Architects George Fred Keck and his brother William designed a long, graceful curved brick and glass building. Its overhanging curved roof has the panache of a 1940s hat.

But over the years, shops and services left the the center, and the building’s private owners haven’t done much to keep the structure in good repair or lure new tenants. Most of its floor-to-ceiling glass windows have been sealed up or removed. The building looks every bit of its 75 years — and then some.

Altgeld residents deserve far better. But for once, the CHA isn’t at fault. The shopping center, built to be privately owned, remains that way. And it’s a problem.

“We agree that the current condition of the building is an eyesore and unfair to the community,” the CHA told us in a statement. “We strongly encourage the owner to fulfill his obligations as a property owner to improve the situation.”

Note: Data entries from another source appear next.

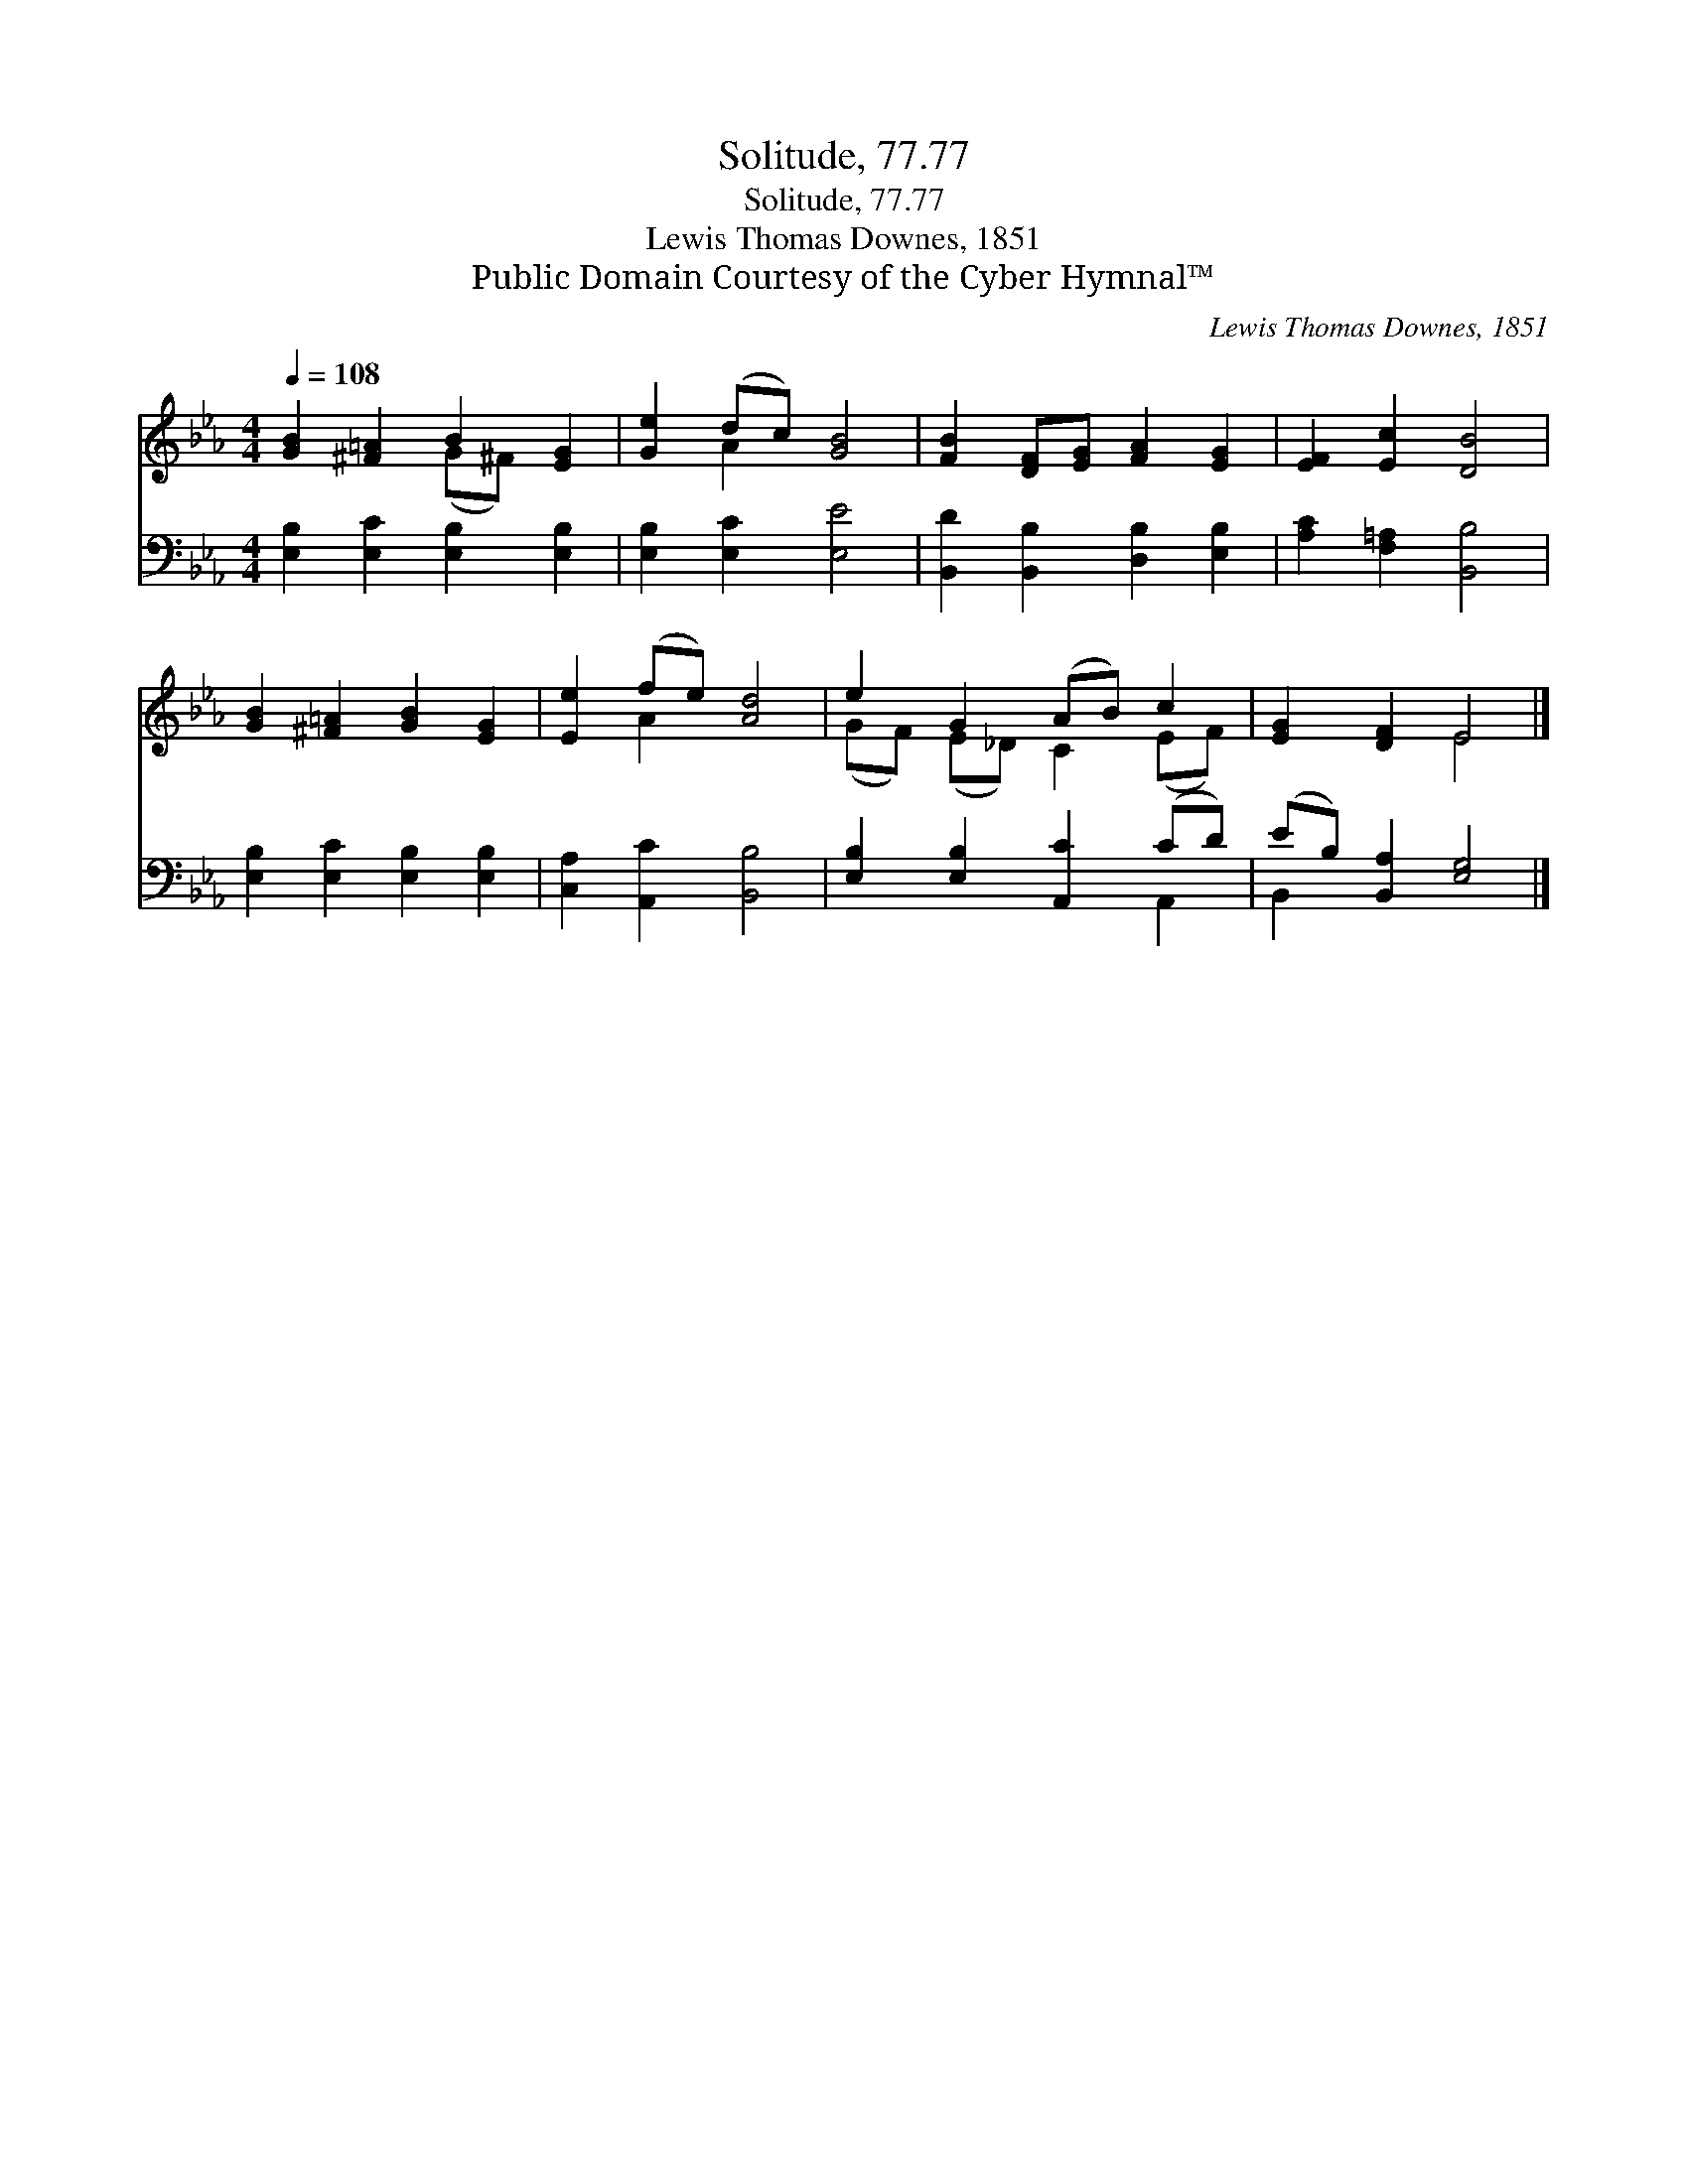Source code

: X:1
T:Solitude, 77.77
T:Solitude, 77.77
T:Lewis Thomas Downes, 1851
T:Public Domain Courtesy of the Cyber Hymnal™
C:Lewis Thomas Downes, 1851
Z:Public Domain
Z:Courtesy of the Cyber Hymnal™
%%score ( 1 2 ) ( 3 4 )
L:1/8
Q:1/4=108
M:4/4
K:Eb
V:1 treble 
V:2 treble 
V:3 bass 
V:4 bass 
V:1
 [GB]2 [^F=A]2 B2 [EG]2 | [Ge]2 (dc) [GB]4 | [FB]2 [DF][EG] [FA]2 [EG]2 | [EF]2 [Ec]2 [DB]4 | %4
 [GB]2 [^F=A]2 [GB]2 [EG]2 | [Ee]2 (fe) [Ad]4 | e2 G2 (AB) c2 | [EG]2 [DF]2 E4 |] %8
V:2
 x4 (G^F) x2 | x2 A2 x4 | x8 | x8 | x8 | x2 A2 x4 | (GF) (E_D) C2 (EF) | x4 E4 |] %8
V:3
 [E,B,]2 [E,C]2 [E,B,]2 [E,B,]2 | [E,B,]2 [E,C]2 [E,E]4 | [B,,D]2 [B,,B,]2 [D,B,]2 [E,B,]2 | %3
 [A,C]2 [F,=A,]2 [B,,B,]4 | [E,B,]2 [E,C]2 [E,B,]2 [E,B,]2 | [C,A,]2 [A,,C]2 [B,,B,]4 | %6
 [E,B,]2 [E,B,]2 [A,,C]2 (CD) | (EB,) [B,,A,]2 [E,G,]4 |] %8
V:4
 x8 | x8 | x8 | x8 | x8 | x8 | x6 A,,2 | B,,2 x6 |] %8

The CHA acknowledges the building has “significantly deteriorated” in recent years, but the agency said it lacks the money to step in and buy a non-residential structure.

“And acquiring and renovating a commercial building does not fit within our mission,” the CHA statement says.

Altgeld on National Register?

The CHA is working to get Altgeld Gardens and the neighboring Murray Homes listed on the National Register of Historic Places. If listed, the designation can unlock federal tax credits that could help underwrite the costs of restoring the 157-acre campus.

Until then, here’s hoping the CHA and the city can bring in a new owner for the commercial center or force the current one — listed in the housing authority’s files as Garden Bldg LLC — to step up and do right by the building, and Altgeld residents.